**What is required**
The lines wanted run from the first one below through the one with "Ah, subways. When". Return them exactly.

**Stored data**
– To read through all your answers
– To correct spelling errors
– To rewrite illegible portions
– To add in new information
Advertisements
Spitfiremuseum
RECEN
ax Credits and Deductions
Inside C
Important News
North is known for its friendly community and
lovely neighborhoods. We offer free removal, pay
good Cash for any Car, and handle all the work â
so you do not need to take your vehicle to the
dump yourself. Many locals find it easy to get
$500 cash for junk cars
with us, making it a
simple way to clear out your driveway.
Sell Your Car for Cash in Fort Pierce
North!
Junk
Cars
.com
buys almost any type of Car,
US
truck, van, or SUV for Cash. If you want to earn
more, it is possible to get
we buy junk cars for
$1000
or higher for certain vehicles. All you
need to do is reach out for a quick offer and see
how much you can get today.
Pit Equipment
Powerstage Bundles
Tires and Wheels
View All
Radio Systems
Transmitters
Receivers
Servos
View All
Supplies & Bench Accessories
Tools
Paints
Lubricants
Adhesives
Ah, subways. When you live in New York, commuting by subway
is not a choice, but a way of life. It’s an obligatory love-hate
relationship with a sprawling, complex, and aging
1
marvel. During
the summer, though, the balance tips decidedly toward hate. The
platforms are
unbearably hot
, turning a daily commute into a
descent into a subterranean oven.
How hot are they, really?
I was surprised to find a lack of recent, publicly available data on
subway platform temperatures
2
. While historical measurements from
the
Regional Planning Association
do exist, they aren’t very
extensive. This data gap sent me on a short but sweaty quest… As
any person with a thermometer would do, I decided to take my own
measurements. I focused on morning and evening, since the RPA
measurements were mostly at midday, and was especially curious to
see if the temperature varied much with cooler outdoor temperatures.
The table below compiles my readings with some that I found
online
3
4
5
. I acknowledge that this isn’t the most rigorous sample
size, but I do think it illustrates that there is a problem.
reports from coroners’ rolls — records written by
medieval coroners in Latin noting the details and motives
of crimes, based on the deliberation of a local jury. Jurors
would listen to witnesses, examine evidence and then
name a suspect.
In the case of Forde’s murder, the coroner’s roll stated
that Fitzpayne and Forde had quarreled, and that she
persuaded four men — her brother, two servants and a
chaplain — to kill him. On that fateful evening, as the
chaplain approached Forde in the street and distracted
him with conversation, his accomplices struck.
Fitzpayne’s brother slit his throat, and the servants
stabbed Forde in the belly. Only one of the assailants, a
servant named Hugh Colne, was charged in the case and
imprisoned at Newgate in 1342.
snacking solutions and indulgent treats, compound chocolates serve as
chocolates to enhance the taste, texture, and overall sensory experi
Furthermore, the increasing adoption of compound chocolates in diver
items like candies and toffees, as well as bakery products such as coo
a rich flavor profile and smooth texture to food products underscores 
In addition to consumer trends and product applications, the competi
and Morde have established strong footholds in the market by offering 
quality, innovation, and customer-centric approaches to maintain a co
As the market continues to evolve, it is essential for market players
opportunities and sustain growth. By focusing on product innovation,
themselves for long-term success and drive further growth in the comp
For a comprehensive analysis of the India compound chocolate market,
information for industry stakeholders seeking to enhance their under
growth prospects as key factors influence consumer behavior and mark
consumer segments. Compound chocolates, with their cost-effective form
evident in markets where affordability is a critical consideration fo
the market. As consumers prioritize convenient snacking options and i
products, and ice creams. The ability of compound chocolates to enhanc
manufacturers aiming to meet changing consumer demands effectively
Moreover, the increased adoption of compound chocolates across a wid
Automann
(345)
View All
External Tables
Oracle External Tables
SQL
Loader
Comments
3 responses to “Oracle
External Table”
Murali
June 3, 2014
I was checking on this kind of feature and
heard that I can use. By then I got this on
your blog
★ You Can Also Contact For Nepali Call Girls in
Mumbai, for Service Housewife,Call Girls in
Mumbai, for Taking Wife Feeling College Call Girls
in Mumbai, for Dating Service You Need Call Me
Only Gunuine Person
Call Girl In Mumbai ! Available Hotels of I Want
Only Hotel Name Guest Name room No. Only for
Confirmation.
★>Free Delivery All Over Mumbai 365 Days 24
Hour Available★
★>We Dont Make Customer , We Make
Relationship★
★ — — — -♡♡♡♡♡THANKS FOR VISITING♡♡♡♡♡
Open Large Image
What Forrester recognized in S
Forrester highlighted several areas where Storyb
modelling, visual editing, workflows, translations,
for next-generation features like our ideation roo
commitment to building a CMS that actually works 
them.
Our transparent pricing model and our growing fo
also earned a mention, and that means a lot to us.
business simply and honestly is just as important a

**Response to this task**
– To read through all your answers
– To correct spelling errors
– To rewrite illegible portions
– To add in new information
Advertisements
Spitfiremuseum
RECEN
ax Credits and Deductions
Inside C
Important News
North is known for its friendly community and
lovely neighborhoods. We offer free removal, pay
good Cash for any Car, and handle all the work â
so you do not need to take your vehicle to the
dump yourself. Many locals find it easy to get
$500 cash for junk cars
with us, making it a
simple way to clear out your driveway.
Sell Your Car for Cash in Fort Pierce
North!
Junk
Cars
.com
buys almost any type of Car,
US
truck, van, or SUV for Cash. If you want to earn
more, it is possible to get
we buy junk cars for
$1000
or higher for certain vehicles. All you
need to do is reach out for a quick offer and see
how much you can get today.
Pit Equipment
Powerstage Bundles
Tires and Wheels
View All
Radio Systems
Transmitters
Receivers
Servos
View All
Supplies & Bench Accessories
Tools
Paints
Lubricants
Adhesives
Ah, subways. When you live in New York, commuting by subway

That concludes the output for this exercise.